===== Listed records
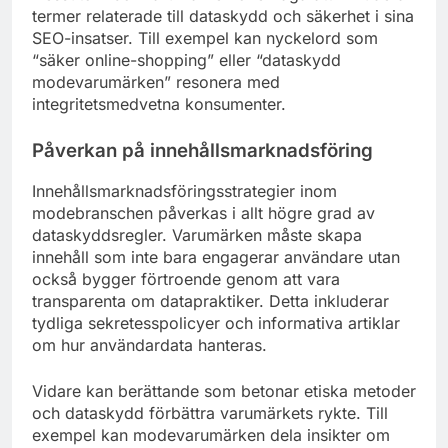
termer relaterade till dataskydd och säkerhet i sina
SEO-insatser. Till exempel kan nyckelord som
“säker online-shopping” eller “dataskydd
modevarumärken” resonera med
integritetsmedvetna konsumenter.
Påverkan på innehållsmarknadsföring
Innehållsmarknadsföringsstrategier inom
modebranschen påverkas i allt högre grad av
dataskyddsregler. Varumärken måste skapa
innehåll som inte bara engagerar användare utan
också bygger förtroende genom att vara
transparenta om datapraktiker. Detta inkluderar
tydliga sekretesspolicyer och informativa artiklar
om hur användardata hanteras.
Vidare kan berättande som betonar etiska metoder
och dataskydd förbättra varumärkets rykte. Till
exempel kan modevarumärken dela insikter om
==========
> _Problem_: For each line in the records that holds "exempel", show that line as it stands.

> _Exercise solution_:
SEO-insatser. Till exempel kan nyckelord som
exempel kan modevarumärken dela insikter om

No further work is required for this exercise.